No problem! I thought. They're unschooling in the city now! While my kids used to be the ones confident in the wilderness, now they're going to get confident in the city! And off we went. I am still accompanying them to various locations for this first week, to help them gain the confidence they need to navigate without me. After all, they are attending in various locations near some questionable drug and prostitution hotspots. Not that I have a problem with my kids being there - it's just part of our city that they need to learn to be safe in. They need skills like staying in populated areas, walking together, assessing strangers who might approach them to determine risk level, and how to maintain a strong sense of morale and dignity in a place where so many have been robbed of it.
So yesterday I received an email in red letters from my fourteen-year-old son that pleaded, "pick up time is 2:45!!!!!!!! Not 3!!!! Otherwise i'll be abandined on the street with no place to go." It was a mixture of humourous hyperbole and some genuine concern.
I'm not terribly worried about my son standing alone on a city sidewalk - but he is. And that is the problem. At the root of all our fears is the unlikely idea that they may be abducted or harmed by another person (or in the woods, an animal). Think about this for a moment. A person trying to recruit or abduct a child for nefarious purposes is going to look for a vulnerable child. I don't want my child to be that vulnerable child.

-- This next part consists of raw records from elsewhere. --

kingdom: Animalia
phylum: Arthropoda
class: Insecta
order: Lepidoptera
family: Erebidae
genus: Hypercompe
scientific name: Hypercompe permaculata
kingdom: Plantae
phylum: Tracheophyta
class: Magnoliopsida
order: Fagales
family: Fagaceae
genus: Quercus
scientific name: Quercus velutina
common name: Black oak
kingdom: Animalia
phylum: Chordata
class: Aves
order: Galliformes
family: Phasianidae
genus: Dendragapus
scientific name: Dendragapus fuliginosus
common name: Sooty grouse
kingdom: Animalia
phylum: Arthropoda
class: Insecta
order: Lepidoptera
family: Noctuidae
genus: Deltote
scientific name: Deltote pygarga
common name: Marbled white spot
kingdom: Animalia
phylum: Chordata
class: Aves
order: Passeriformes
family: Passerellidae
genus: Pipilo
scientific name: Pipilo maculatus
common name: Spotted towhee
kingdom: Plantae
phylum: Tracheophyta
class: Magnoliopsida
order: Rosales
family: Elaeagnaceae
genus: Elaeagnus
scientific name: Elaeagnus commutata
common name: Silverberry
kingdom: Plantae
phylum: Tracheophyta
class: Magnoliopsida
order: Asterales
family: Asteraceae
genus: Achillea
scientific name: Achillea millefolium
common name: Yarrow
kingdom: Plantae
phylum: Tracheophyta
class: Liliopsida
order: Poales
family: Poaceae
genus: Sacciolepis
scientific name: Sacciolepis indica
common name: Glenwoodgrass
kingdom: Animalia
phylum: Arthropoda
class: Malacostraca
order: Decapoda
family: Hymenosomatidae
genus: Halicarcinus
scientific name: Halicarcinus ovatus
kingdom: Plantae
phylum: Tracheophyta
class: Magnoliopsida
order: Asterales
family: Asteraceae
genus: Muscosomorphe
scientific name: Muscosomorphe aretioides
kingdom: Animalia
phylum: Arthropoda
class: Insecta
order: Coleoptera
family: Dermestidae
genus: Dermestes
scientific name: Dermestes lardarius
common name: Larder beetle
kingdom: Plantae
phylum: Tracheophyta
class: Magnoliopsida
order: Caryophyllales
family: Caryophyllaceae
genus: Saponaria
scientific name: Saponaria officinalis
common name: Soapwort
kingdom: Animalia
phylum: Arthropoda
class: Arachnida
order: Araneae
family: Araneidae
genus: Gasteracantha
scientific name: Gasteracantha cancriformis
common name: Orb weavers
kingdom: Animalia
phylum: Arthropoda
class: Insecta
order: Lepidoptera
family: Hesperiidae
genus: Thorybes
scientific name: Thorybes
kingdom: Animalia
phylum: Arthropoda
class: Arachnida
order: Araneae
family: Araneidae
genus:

That doesn't mean I need to hover over him and shadow him everywhere he goes until he's too dependent on me to look after himself. That means I need to let go of him and let him become independent.
And in the much more likely event that my children will be harmed by their own error, either of physical skill (as in falling off a cliff or crashing their bike) or of judgement (as in drugs, traffic accidents, or food poisoning) I would like them to have the opportunity to develop the skills they need. I saw many ambulances in town yesterday. Most were for presumed drug-related tragedies. One was for a traffic accident, and another I believe was domestic. These are the things I need to protect my children from. And for this they need to go out in the world without me and develop some wisdom.
Being unsupervised may unsettle kids, but it also gives them the opportunity and the need to develop some skills and look after themselves. And further, that unsettled feeling might kick-start their own determination to take stock of their situation and responsibility for their own safety.
I will always be here waiting with my arms open wide when they need my love or advice - or even just a non-judgmental ride home from an unfamiliar street or a bad trip. My dear friend said that having children is like having your heart walking around in the world separate from you. So as parents we can't just hold on and stifle those hearts until they wither; we have to be willing to pick up the pieces again and again and again.